Arcadia, si seulement

Avec la disparition d'Arcadia, même en tenant compte d'une pertinence progressivement dissipée pour la culture des jeux japonais, quelque chose de tangible a été perdu. Le magazine concurrent Dengeki Arcade a survécu un peu plus longtemps, Internet a offert les moyens habituels de connexion et de ressources, mais aucun des deux n'a laissé derrière lui le même héritage central. En 2015, si l'on y ajoute son prédécesseur spirituel Gamest, le magazine a rempli sa mission pendant près de 30 ans, dont près de 15 ans grâce à une équipe de rédacteurs désireux de poursuivre leur passion.

Même si les tendances de longue date dans le secteur des salles d'arcade japonaises se poursuivent - les jeux de grue dominent les bénéfices, les jeux vidéo reculent, les jeux de musique et de cartes s'accrochent tant qu'ils le peuvent - il ne faut pas oublier qu'il s'agit d'un paysage post-Arcadia, qui a été gâché par la perte de sa présence permanente.

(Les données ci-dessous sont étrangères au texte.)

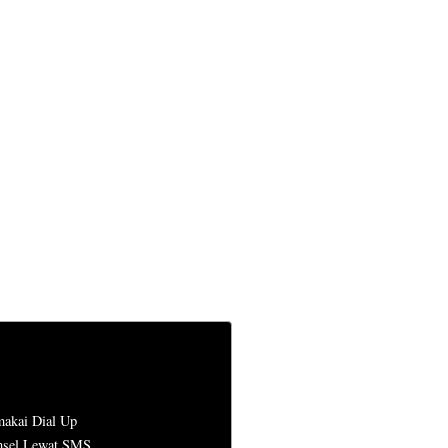
akai Dial Up
omsel Lewat SMS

Pourtant, l'époque qu'Arcadia a supervisée et à laquelle elle a contribué était encore abondante par endroits, avec de nombreuses gloires restantes couvertes. Et bien qu'elle ait disparu dans un sens, quiconque tombe sur ses nombreux scans numériques ou ses listes d'importations étrangères peut accéder à l'une des façons dont nous avons créé une Arcadie culturelle.

(Nous remercions tout particulièrement @JapaneseMagScan, @ItsFantasticAC et les contributeurs de Retromags - sans leur travail remarquable de documentation des numéros avec des scans numériques de haute qualité, une grande partie de ceci n'aurait jamais été possible).